Retype the whole listing below exactly, keeping every picture out of it.

Provided records section start

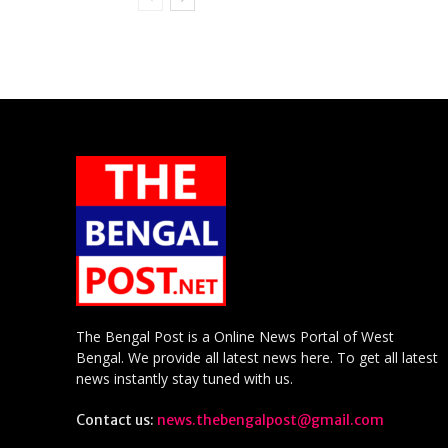
The Bengal Post is a Online News Portal of West
Bengal. We provide all latest news here. To get all latest
news instantly stay tuned with us.
Contact us:
news.thebengalpost@gmail.com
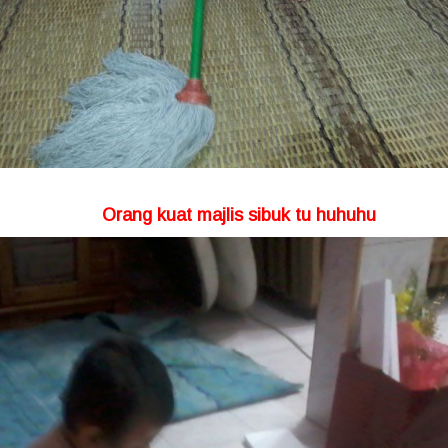
Orang kuat majlis sibuk tu huhuhu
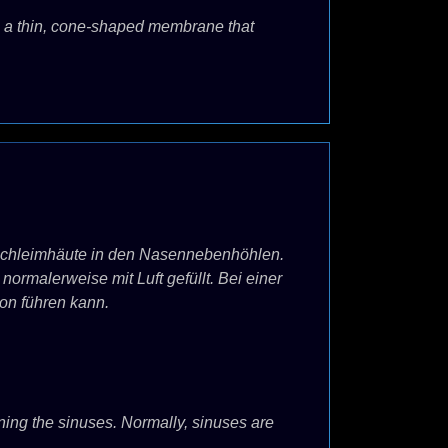
 a thin, cone-shaped membrane that
 Schleimhäute in den Nasennebenhöhlen.
malerweise mit Luft gefüllt. Bei einer
ion führen kann.
lining the sinuses. Normally, sinuses are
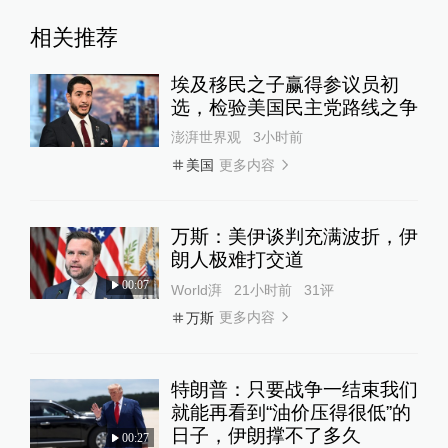
查看详情
相关推荐
2026-06-27
10:40
埃及移民之子赢得参议员初
选，检验美国民主党路线之争
伊朗高级官员：特朗普不遵守谈判和停火原
则
澎湃世界观
3小时前
查看详情
更多内容
美国
10:39
美副总统威胁：若伊朗诉诸暴力，将遭武力
万斯：美伊谈判充满波折，伊
回击
朗人极难打交道
查看详情
00:07
World湃
21小时前
31
评
07:29
更多内容
万斯
伊朗革命卫队称打击美军驻点以回应沿海地
区遭袭
查看详情
特朗普：只要战争一结束我们
就能再看到“油价压得很低”的
07:29
日子，伊朗撑不了多久
00:27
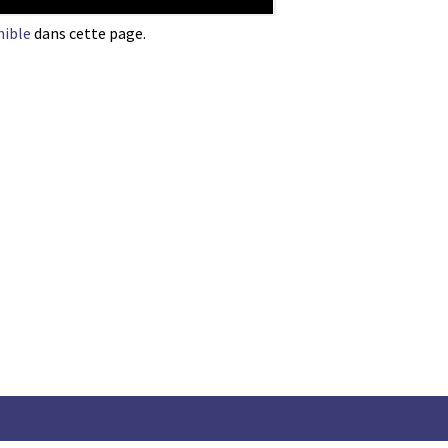
nible
dans cette page.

Provided records section end

◆ Result for this task
The Bengal Post is a Online News Portal of West
Bengal. We provide all latest news here. To get all latest
news instantly stay tuned with us.
Contact us:
news.thebengalpost@gmail.com
Orang kuat majlis sibuk tu huhuhu
 a thin, cone-shaped membrane that
 Schleimhäute in den Nasennebenhöhlen.
malerweise mit Luft gefüllt. Bei einer
ion führen kann.
lining the sinuses. Normally, sinuses are
查看详情
相关推荐
2026-06-27
10:40
埃及移民之子赢得参议员初
选，检验美国民主党路线之争
伊朗高级官员：特朗普不遵守谈判和停火原
则
澎湃世界观
3小时前
查看详情
更多内容
美国
10:39
美副总统威胁：若伊朗诉诸暴力，将遭武力
万斯：美伊谈判充满波折，伊
回击
朗人极难打交道
查看详情
00:07
World湃
21小时前
31
评
07:29
更多内容
万斯
伊朗革命卫队称打击美军驻点以回应沿海地
区遭袭
查看详情
特朗普：只要战争一结束我们
就能再看到“油价压得很低”的
07:29
日子，伊朗撑不了多久
00:27
nible
dans cette page.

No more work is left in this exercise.